What counts as an incident
Three categories, with different response classes.
P0 — customer data loss or exposure
- Customer data is exposed to a party that should not have it.
- Customer data is irrecoverably lost.
- The audit trail's integrity is compromised in a way that cannot be silently corrected.
Examples: a database leak, a backup that turned out unrecoverable during a real restore, an audit-log row found to have been silently edited.
P1 — ingest or alarm path down
- Ingest endpoint returning 5xx for > 5 minutes.
- Alarm dispatch paths (Telegram, email) failing for > 5 minutes.
- Dashboard down for > 15 minutes.
Examples: Postgres unreachable, Postmark account suspended, Hetzner DC network partition.
P2 — degraded but functional
- Slow ingest (p99 latency > 2 s).
- Slow report rendering (> 2 min for a monthly).
- Single device's ingest token mis-issued; one customer affected.
Response timelines
| Class | Acknowledgement | Status update cadence | Resolution target |
|---|---|---|---|
| P0 | 30 minutes | Hourly | Best effort, with full disclosure post-resolution |
| P1 | 30 minutes | Every 60 minutes | 8 business hours |
| P2 | 4 business hours | Once per business day | 5 business days |
Acknowledgement: we publicly confirm we know about it (status page
- email to affected customers).
Status update cadence: even when there is "no new news", we post "still investigating" at the cadence above.
Resolution: the incident is closed and a post-mortem is published.
Communication channels
- Status page (
opensense.murzin.digital/status) — the one-second health check; we post incident updates here first. - Affected-customer email — direct to operators on file, from
alerts@. Sent from infrastructure independent of the SaaS, so it survives outages of the main service. - Public post-mortem — within 7 business days of resolution,
for any P0 or any P1 lasting > 1 h.
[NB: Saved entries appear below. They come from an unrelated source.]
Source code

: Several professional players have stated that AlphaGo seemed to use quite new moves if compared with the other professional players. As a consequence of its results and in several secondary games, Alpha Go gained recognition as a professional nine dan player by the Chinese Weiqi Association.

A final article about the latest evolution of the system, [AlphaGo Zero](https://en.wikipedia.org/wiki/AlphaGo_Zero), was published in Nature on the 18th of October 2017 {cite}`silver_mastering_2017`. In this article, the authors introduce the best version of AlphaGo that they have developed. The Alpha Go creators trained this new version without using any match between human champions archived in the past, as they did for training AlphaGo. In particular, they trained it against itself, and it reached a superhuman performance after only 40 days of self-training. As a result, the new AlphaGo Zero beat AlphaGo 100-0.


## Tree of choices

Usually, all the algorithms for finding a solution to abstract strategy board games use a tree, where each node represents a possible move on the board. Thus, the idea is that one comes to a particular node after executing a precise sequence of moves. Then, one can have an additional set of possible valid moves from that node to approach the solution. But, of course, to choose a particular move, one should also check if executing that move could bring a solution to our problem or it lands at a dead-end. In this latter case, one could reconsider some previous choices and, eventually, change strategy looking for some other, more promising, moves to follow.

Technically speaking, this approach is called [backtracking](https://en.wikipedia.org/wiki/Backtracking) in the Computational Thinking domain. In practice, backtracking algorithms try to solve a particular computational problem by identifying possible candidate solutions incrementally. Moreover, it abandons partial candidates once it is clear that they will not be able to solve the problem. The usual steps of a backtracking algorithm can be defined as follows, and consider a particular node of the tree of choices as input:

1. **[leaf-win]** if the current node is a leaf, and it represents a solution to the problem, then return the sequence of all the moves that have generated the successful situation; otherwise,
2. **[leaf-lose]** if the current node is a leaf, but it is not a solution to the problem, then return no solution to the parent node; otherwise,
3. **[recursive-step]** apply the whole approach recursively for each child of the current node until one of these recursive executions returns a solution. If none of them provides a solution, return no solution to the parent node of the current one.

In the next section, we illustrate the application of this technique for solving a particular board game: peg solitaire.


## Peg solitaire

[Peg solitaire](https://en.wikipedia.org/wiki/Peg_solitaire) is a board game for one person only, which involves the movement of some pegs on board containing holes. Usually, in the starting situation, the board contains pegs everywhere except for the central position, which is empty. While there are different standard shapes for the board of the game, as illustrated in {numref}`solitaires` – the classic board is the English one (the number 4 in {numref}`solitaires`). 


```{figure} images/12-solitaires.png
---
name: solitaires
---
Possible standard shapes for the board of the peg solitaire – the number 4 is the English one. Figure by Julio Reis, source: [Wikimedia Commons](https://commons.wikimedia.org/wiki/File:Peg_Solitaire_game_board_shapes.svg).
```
Posted at
/blog/postmortem/<date-slug>on the main site.
What we ask of customers
- Keep an up-to-date email on file. We will not phone you; we will email.
- Optionally, opt in to Telegram for incident notices. The Telegram path is faster than email for the operator's situational awareness.
- Be patient at the start. The first 30 minutes are mostly diagnosis. We will not invent a story to fill the silence.
What we will not do during an incident
- Delete or edit historical data to fix the problem. Audit-log integrity is a hard rule.
- Blame customers. If our ingest rejected a payload because the customer's payload was wrong, we will say "the ingest rejected this payload because X" — that is a fact, not blame. We will not fabricate fault.
- Mark "resolved" before it is. We would rather have a long open incident than a closed one that recurs.
Pre-incident hygiene
We do the boring things because they pay off in the incident:
- Postgres dumps hourly. Tested restore monthly (target — see architecture; we acknowledge the gap).
- All deployments roll back with a single command.
- Schema migrations are reviewed by a second pair of eyes (today, the founder reviews their own work, which is suboptimal; this is one of the reasons we are hiring a second engineer in 2027).
- Audit-log heads are published daily; even a P0 cannot silently rewrite history without that being externally visible.
Past incidents
(Nothing yet to disclose. This section will accumulate. We will not pretend we never have an incident; we will name them when they occur.)